Yogyakarta (ANTARA) - Proyek Kereta Cepat Jakarta–Bandung (KCIC) atau "Kereta Cepat Whoosh" kembali menjadi sorotan publik setelah muncul isu pembengkakan biaya serta dugaan penyimpangan dalam proses pengerjaannya.
Guru Besar Teknik Sipil Universitas Muhammadiyah Yogyakarta (UMY) sekaligus pakar perkeretaapian nasional, Prof. Sri Atmaja Putra Jatining Nugraha Nasir Rosyidi menilai potensi terjadinya penyelewengan anggaran dalam proyek tersebut sangat mungkin terjadi, terlebih karena skema pembiayaan serta proses pengerjaan yang dinilai kurang transparan.
Sri Atmaja menjelaskan bahwa persoalan penyimpangan anggaran di proyek infrastruktur bukanlah hal baru di Indonesia.
Ia mengaitkan fenomena KCIC dengan berbagai kasus korupsi di sektor konstruksi yang sebelumnya banyak menjerat pejabat pembuat komitmen.
"Kita sudah maklum. Banyak pejabat pembuat komitmen masuk penjara karena korupsi konstruksi. Itu saja APBN diawasi BPK dan inspektorat, tapi masih bisa bocor. Apalagi KCIC yang sejak awal tidak menggunakan skema APBN langsung," ujar dia di Laboratorium Teknik Sipil UMY, Jumat.
Menurut Sri Atmaja, terdapat dua persoalan fundamental yang membuka pintu terjadinya korupsi dalam proyek konstruksi. Pertama, sumber daya manusia (SDM) yang tidak kompeten dan kurang berkomitmen.
PPK yang seharusnya menjadi ujung tombak pengawalan keuangan negara seringkali minim kemampuan teknis dan tidak memahami tanggung jawab moral dalam memastikan anggaran digunakan secara efektif.
Kedua, yaitu lemahnya kemampuan teknis dalam memahami materi maupun proses konstruksi. PPK sering tidak mampu menilai kualitas dokumen tender maupun aktivitas pembangunan di lapangan. Celah inilah yang biasa dimanfaatkan untuk "mengatur" proyek.
"PPK itu kekuasaannya besar. Tender bisa diatur, pemenang bisa ditentukan. Banyak perusahaan bahkan membuat perusahaan fiktif hanya untuk 'meramaikan' persaingan. Itu praktik yang sering terjadi," jelasnya.
Ia menambahkan, tender yang tidak transparan membuka ruang permainan harga bahkan sebelum proyek dimulai.

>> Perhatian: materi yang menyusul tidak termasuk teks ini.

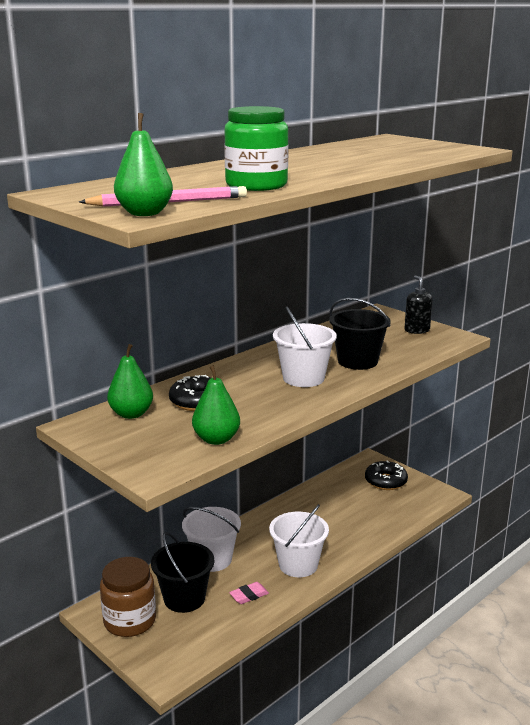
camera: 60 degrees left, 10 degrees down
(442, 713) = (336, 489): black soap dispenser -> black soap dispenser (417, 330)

Ketika perusahaan konstruksi harus mengeluarkan biaya "di luar administrasi resmi", margin keuntungan mereka menyempit sehingga penghematan dilakukan pada tahap yang paling mudah dimanipulasi: Kualitas material.
"Beton tetap terlihat seperti beton. Tapi jika kualitasnya diturunkan dari standar A ke B, jembatan yang seharusnya bertahan 50 tahun bisa rusak dalam 20–30 tahun. Pada akhirnya masyarakat yang paling dirugikan karena infrastruktur tidak memiliki umur manfaat sesuai perencanaan," ungkapnya.

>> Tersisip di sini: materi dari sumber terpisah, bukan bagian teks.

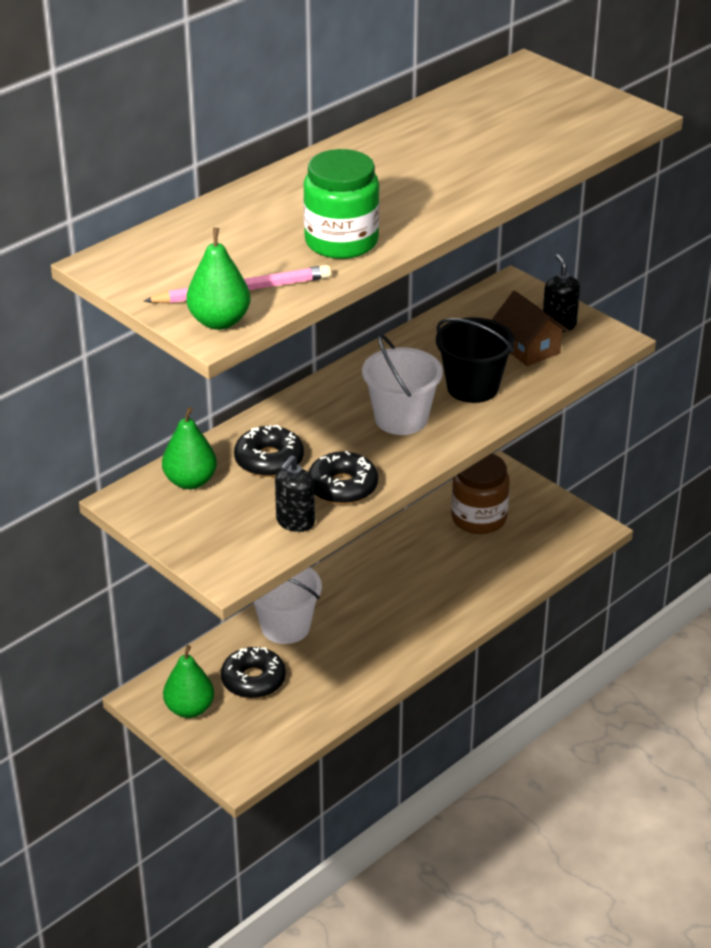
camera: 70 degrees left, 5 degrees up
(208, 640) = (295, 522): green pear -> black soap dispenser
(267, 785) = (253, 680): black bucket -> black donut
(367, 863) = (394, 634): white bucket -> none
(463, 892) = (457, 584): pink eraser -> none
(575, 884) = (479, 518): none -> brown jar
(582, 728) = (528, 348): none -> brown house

Skema pembiayaan KCIC yang sejak awal tidak menggunakan APBN langsung, menurut Sri Atmaja, semakin memperlebar celah penyimpangan karena mekanisme pengawasan publik menjadi lebih tipis dibanding proyek-proyek berbasis APBN.
"Proyek ini sangat tertutup. Public accountability-nya tidak kelihatan. Tiba-tiba negara harus ikut menutup pembengkakan biaya. Itu sudah menjadi tanda tanya besar," kata dia.
Terkait dugaan mark-up, Sri Atmaja menyebut praktik tersebut sebagai modus klasik korupsi.
Perbedaan harga material yang tampak kecil dapat berujung kerugian besar mengingat sebagian besar konstruksi KCIC bersifat "elevated" dan membutuhkan volume beton dalam jumlah raksasa.
"Bayangkan kalau volume beton dimark-up sedikit saja. Selisihnya bisa ratusan juta. Kalau dikalikan skala proyek yang luar biasa besar ini, kerugiannya bisa sangat masif," jelasnya.
Dia mendorong perlunya audit independen yang benar-benar objektif, bukan sekadar audit internal pemerintah atau pihak proyek, untuk menelaah seluruh proses mulai dari perencanaan, pengadaan, hingga konstruksi.